Various strategies for visualization, which often dovetail with anchoring during your work or study day, have been disseminated for years. My personal favorite is an old NLP one, where I consciously visualize a “circle of power” linked to a specific situation (such as sitting in a meeting before I make a presentation or finalizing an English to French academic translation at my desk). I attach a color to that circle of power, usually purple, and imagine that it fuels a positive performance. When the event actually comes to being in reality, I do the same thing.
There are many ways to do this and describing them all is not the subject of this article. Most are only five seconds of keystrokes away on a search engine for you to learn and memorize. Needless to say, you should be devoting 15 minutes of your morning to this visualization and “cerebral planning.” Focus may be hard to come by initially or or on certain days, but your attempts at this kind of mental rehearsal require genuine effort.

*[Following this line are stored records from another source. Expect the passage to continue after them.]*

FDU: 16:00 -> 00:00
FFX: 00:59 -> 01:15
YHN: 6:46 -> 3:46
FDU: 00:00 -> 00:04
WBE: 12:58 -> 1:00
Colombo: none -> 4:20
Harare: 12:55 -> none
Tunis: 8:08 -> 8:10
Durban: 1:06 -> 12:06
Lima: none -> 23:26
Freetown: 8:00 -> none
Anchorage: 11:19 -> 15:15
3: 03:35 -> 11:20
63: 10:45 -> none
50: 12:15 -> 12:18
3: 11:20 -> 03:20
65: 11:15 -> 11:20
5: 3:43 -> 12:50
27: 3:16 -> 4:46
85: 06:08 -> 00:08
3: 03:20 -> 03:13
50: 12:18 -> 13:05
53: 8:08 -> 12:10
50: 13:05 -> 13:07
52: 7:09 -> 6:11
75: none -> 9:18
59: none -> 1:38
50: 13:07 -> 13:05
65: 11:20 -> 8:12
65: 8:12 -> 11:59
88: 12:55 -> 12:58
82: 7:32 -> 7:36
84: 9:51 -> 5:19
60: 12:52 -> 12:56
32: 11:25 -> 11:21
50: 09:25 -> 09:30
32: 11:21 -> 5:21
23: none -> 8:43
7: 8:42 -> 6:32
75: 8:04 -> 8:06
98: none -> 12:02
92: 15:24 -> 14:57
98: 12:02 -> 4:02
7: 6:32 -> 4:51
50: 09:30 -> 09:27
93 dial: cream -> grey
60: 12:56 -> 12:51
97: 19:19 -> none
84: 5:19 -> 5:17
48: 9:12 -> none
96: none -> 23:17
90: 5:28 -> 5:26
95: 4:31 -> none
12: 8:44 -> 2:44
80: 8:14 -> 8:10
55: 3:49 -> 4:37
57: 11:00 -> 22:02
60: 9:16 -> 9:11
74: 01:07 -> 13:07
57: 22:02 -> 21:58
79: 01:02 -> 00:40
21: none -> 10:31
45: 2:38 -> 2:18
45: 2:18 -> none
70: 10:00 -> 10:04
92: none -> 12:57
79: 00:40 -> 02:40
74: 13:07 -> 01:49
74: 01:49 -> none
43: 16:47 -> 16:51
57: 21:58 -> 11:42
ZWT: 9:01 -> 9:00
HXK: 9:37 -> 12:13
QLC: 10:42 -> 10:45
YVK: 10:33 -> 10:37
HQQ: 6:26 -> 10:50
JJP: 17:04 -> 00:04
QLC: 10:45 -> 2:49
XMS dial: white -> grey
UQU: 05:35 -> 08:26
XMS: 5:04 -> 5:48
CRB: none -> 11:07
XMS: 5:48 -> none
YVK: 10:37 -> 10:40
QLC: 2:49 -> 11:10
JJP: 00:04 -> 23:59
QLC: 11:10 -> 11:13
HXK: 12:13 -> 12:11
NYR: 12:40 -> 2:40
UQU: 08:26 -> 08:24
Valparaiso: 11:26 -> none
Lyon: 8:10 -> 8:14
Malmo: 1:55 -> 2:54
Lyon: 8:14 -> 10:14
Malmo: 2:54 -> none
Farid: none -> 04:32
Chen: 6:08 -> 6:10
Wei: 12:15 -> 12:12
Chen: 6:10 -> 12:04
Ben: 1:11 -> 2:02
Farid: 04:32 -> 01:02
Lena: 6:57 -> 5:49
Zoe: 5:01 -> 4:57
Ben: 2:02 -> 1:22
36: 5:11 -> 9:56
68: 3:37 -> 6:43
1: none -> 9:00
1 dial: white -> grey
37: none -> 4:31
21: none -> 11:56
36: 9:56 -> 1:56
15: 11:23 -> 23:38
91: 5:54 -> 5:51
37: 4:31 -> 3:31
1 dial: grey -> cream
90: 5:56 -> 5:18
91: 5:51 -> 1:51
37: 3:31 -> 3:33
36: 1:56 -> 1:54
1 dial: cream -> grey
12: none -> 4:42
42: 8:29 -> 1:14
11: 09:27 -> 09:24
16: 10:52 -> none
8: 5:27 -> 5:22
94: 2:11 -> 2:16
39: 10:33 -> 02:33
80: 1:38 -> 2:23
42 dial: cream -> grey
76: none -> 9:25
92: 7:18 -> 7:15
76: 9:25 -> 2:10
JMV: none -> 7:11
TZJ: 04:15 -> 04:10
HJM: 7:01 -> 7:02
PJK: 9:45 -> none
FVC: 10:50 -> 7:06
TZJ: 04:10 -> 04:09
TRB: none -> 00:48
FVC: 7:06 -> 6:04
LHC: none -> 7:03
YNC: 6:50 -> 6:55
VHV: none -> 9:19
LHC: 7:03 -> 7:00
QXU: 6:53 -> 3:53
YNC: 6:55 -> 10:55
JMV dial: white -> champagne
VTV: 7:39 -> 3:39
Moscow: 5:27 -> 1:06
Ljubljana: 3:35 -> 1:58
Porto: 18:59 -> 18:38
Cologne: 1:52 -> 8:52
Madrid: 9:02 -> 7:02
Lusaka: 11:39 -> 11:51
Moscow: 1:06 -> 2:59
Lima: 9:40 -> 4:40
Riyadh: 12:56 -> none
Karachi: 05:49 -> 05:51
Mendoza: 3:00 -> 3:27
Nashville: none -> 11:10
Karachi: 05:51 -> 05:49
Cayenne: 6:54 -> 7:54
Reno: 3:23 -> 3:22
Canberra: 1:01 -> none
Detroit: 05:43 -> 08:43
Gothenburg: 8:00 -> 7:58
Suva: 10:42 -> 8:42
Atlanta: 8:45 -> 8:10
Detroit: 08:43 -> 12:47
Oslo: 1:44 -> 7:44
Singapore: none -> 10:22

Take the 30 Day David Garrett Challenge
For 30 days, approach your life like a compulsory business or work project. Commit to these four separate investments each and every morning. This will compel you to be highly judicious with your time, cutting out activities across your day so that these more important ones can take priority.
Thanks to cultural conditioning (read: poisoning), a well-honed dedication to neomasculine principles can seem anything but natural. This is still not an excuse.
Your life is in your hands and the best way to make the most of it is to make the most of your mornings, day in, day out.